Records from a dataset
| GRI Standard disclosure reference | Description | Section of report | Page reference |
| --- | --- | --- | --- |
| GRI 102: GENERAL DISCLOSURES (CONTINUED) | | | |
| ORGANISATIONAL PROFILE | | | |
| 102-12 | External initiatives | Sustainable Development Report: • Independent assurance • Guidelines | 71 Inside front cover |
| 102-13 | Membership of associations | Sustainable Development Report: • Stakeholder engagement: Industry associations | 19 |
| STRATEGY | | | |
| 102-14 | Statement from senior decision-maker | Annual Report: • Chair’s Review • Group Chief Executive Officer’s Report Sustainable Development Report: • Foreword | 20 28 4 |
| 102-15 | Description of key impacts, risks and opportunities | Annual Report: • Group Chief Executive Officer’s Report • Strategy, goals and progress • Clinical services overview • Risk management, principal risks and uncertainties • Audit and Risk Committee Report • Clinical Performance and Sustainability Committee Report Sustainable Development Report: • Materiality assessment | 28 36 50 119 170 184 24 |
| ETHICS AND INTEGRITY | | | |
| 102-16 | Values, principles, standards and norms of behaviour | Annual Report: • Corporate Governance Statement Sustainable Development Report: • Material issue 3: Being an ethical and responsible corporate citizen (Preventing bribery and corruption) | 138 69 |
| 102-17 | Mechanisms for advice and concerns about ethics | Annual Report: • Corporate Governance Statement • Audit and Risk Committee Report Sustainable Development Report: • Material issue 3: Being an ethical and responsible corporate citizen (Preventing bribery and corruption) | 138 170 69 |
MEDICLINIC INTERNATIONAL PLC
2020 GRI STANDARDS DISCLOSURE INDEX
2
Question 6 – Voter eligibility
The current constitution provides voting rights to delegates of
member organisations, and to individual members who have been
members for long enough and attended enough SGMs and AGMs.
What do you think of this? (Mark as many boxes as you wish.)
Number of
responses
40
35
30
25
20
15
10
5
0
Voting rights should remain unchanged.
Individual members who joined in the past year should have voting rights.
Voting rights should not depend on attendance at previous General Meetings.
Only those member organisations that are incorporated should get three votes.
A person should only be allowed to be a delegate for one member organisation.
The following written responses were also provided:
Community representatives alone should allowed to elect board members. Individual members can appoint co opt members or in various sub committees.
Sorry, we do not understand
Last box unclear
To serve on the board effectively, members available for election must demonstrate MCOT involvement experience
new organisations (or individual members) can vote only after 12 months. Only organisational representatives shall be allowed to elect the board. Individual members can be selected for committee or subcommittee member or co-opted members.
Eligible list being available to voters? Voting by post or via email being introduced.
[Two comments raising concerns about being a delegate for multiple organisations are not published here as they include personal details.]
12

• TASK TO COMPLETE: Write only the number of lines in the data above that include "rights".

• THE COMPLETED TASK: 4